***** RECORDS TO PROCESS *****

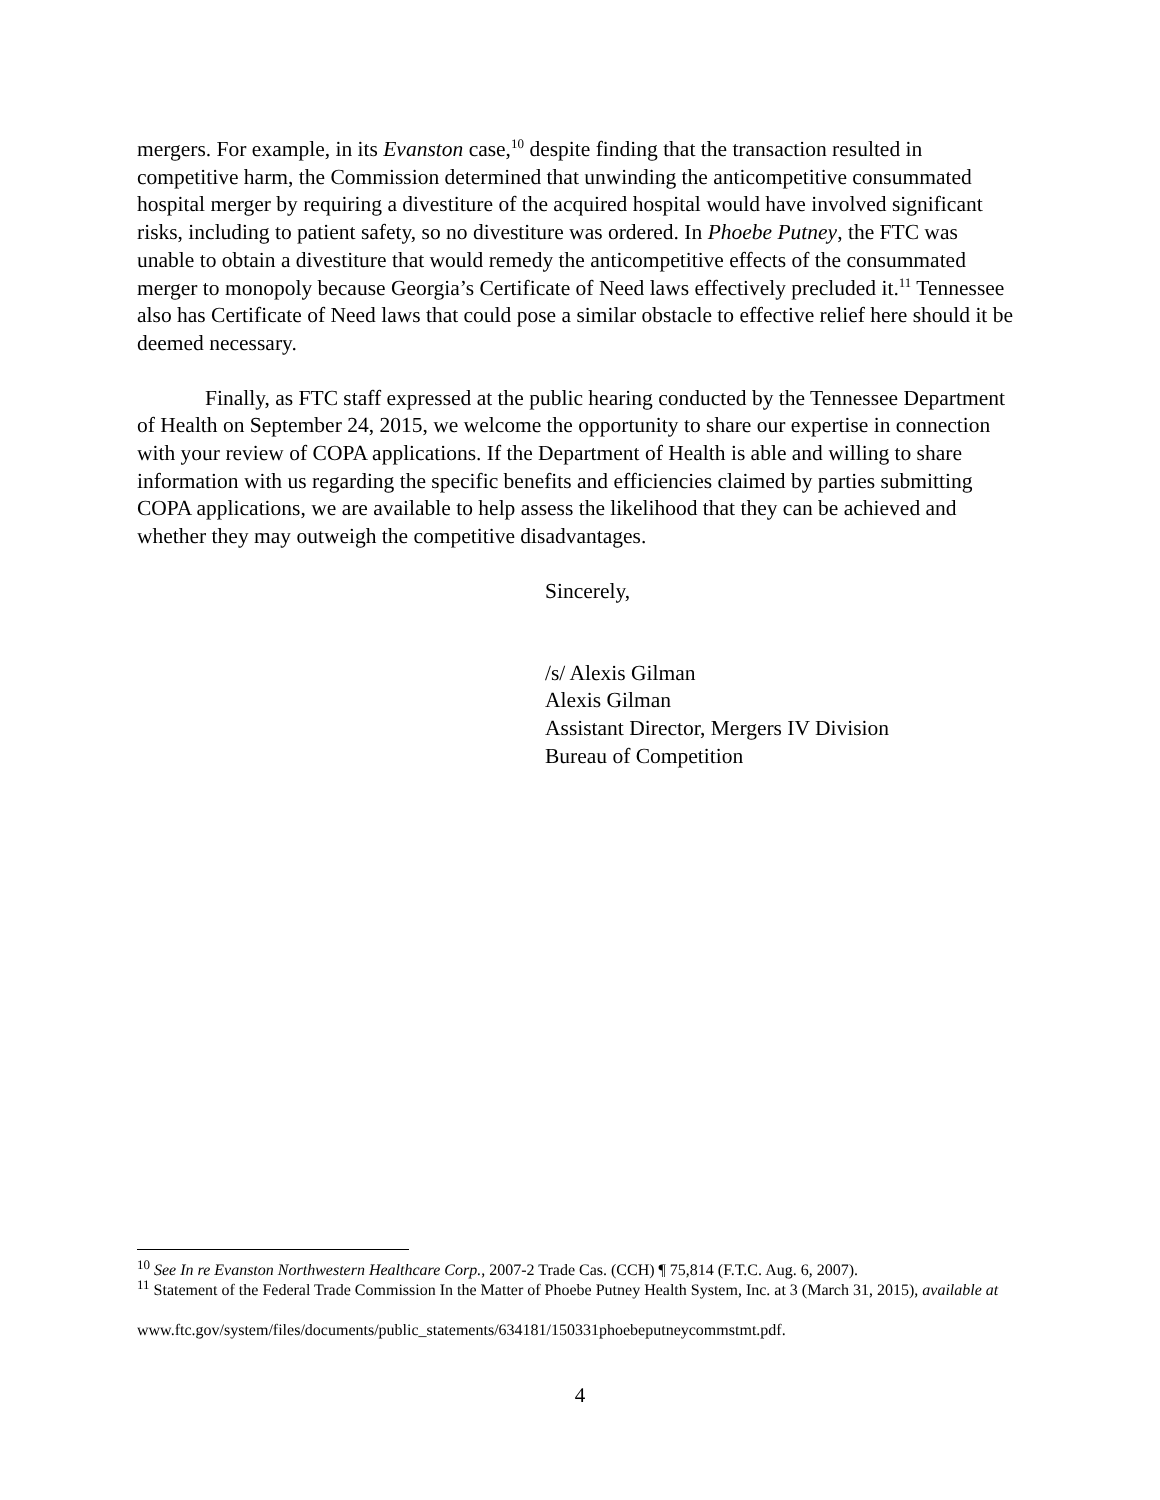mergers. For example, in its Evanston case,<sup>10</sup> despite finding that the transaction resulted in competitive harm, the Commission determined that unwinding the anticompetitive consummated hospital merger by requiring a divestiture of the acquired hospital would have involved significant risks, including to patient safety, so no divestiture was ordered. In Phoebe Putney, the FTC was unable to obtain a divestiture that would remedy the anticompetitive effects of the consummated merger to monopoly because Georgia’s Certificate of Need laws effectively precluded it.<sup>11</sup> Tennessee also has Certificate of Need laws that could pose a similar obstacle to effective relief here should it be deemed necessary.
Finally, as FTC staff expressed at the public hearing conducted by the Tennessee Department of Health on September 24, 2015, we welcome the opportunity to share our expertise in connection with your review of COPA applications. If the Department of Health is able and willing to share information with us regarding the specific benefits and efficiencies claimed by parties submitting COPA applications, we are available to help assess the likelihood that they can be achieved and whether they may outweigh the competitive disadvantages.
Sincerely,
/s/ Alexis Gilman
Alexis Gilman
Assistant Director, Mergers IV Division
Bureau of Competition
<sup>10</sup> See In re Evanston Northwestern Healthcare Corp., 2007-2 Trade Cas. (CCH) ¶ 75,814 (F.T.C. Aug. 6, 2007).
<sup>11</sup> Statement of the Federal Trade Commission In the Matter of Phoebe Putney Health System, Inc. at 3 (March 31, 2015), available at
www.ftc.gov/system/files/documents/public_statements/634181/150331phoebeputneycommstmt.pdf.
4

*****

■ PROBLEM: Apart from the images, print all the material above exactly as given.

■ TASK OUTPUT:
mergers. For example, in its Evanston case,<sup>10</sup> despite finding that the transaction resulted in competitive harm, the Commission determined that unwinding the anticompetitive consummated hospital merger by requiring a divestiture of the acquired hospital would have involved significant risks, including to patient safety, so no divestiture was ordered. In Phoebe Putney, the FTC was unable to obtain a divestiture that would remedy the anticompetitive effects of the consummated merger to monopoly because Georgia’s Certificate of Need laws effectively precluded it.<sup>11</sup> Tennessee also has Certificate of Need laws that could pose a similar obstacle to effective relief here should it be deemed necessary.
Finally, as FTC staff expressed at the public hearing conducted by the Tennessee Department of Health on September 24, 2015, we welcome the opportunity to share our expertise in connection with your review of COPA applications. If the Department of Health is able and willing to share information with us regarding the specific benefits and efficiencies claimed by parties submitting COPA applications, we are available to help assess the likelihood that they can be achieved and whether they may outweigh the competitive disadvantages.
Sincerely,
/s/ Alexis Gilman
Alexis Gilman
Assistant Director, Mergers IV Division
Bureau of Competition
<sup>10</sup> See In re Evanston Northwestern Healthcare Corp., 2007-2 Trade Cas. (CCH) ¶ 75,814 (F.T.C. Aug. 6, 2007).
<sup>11</sup> Statement of the Federal Trade Commission In the Matter of Phoebe Putney Health System, Inc. at 3 (March 31, 2015), available at
www.ftc.gov/system/files/documents/public_statements/634181/150331phoebeputneycommstmt.pdf.
4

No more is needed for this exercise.